Sorry if this sounds like a laundry list of griping, but perception of the quality of a language often stands or falls on the efficiency of the default collections library. While the scala one is good, having an O(n) lowest op on a sorted set is not a Good Thing.
I can only observe that it would be hard to dream up anything which would be easier for some individual to implement independently. When I hear someone talking about it being difficult to contribute to scala (I hear that somewhat less lately, but anyway) I can't help but think that the interest in doing so isn't actually all that high, because we still haven't managed to eke this one out.
Nobody will contest the desirability of what you describe, but in addition to the fact that I can't do everything, I intentionally resist doing this one precisely because it would be so easy (easy in terms of low coordination requirements and the absence of high-inertia decisions, not necessarily in terms of time or effort) for someone who isn't me to do it, and I'm not in any danger of running out of important matters which lack that attribute.

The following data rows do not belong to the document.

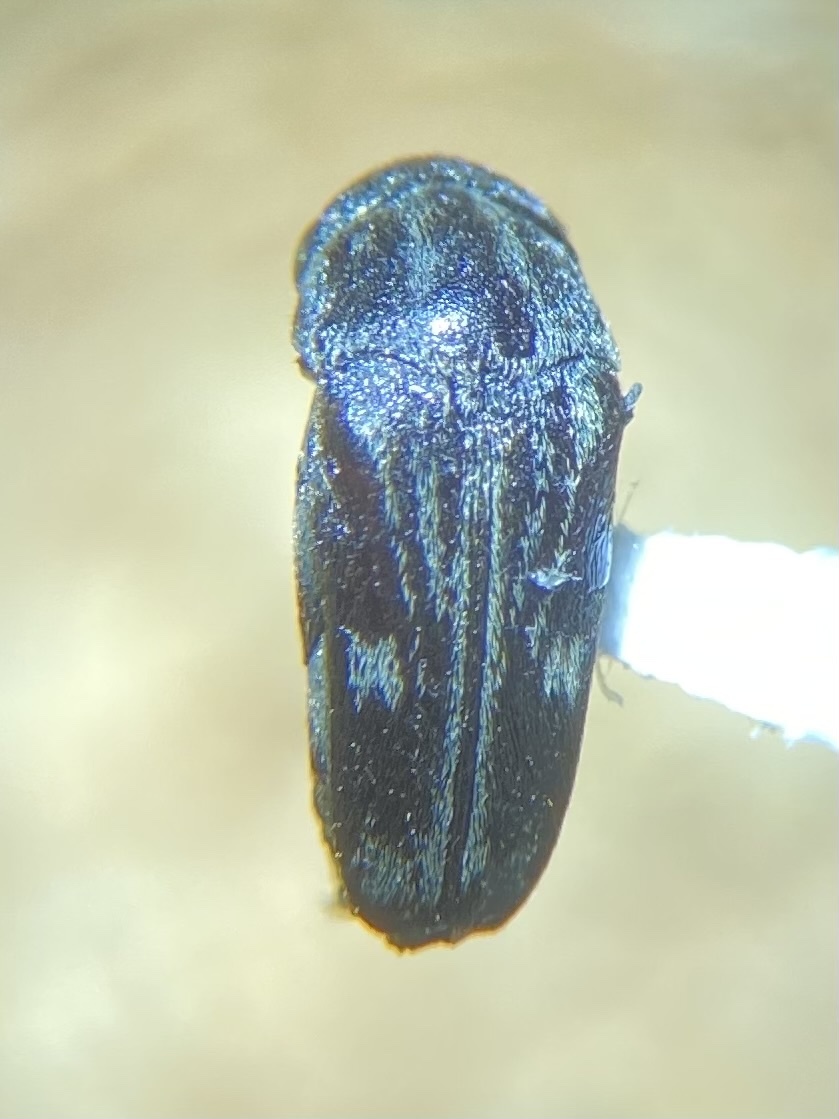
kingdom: Animalia
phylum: Arthropoda
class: Insecta
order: Coleoptera
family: Mordellidae
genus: Tomoxia
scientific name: Tomoxia lineella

On Wed, Dec 21, 2011 at 10:43 AM, Erik Rozendaal <erik@deler.org> wrote:
Library issues in general should probably go somewhere else, but we'll let it slide this time, because those are awful things you found. I have to look more closely at the patches, but assuming there's nothing too horrifying they can definitely be in 2.10. For 2.9 I have to wait-and-see. (I wonder if we should have a 2.9.x-binary-incompatible series, because otherwise the binary compatibility mandate scoops up a lot of baby as the patch bathwater goes by.) Can you please open a ticket if you haven't already.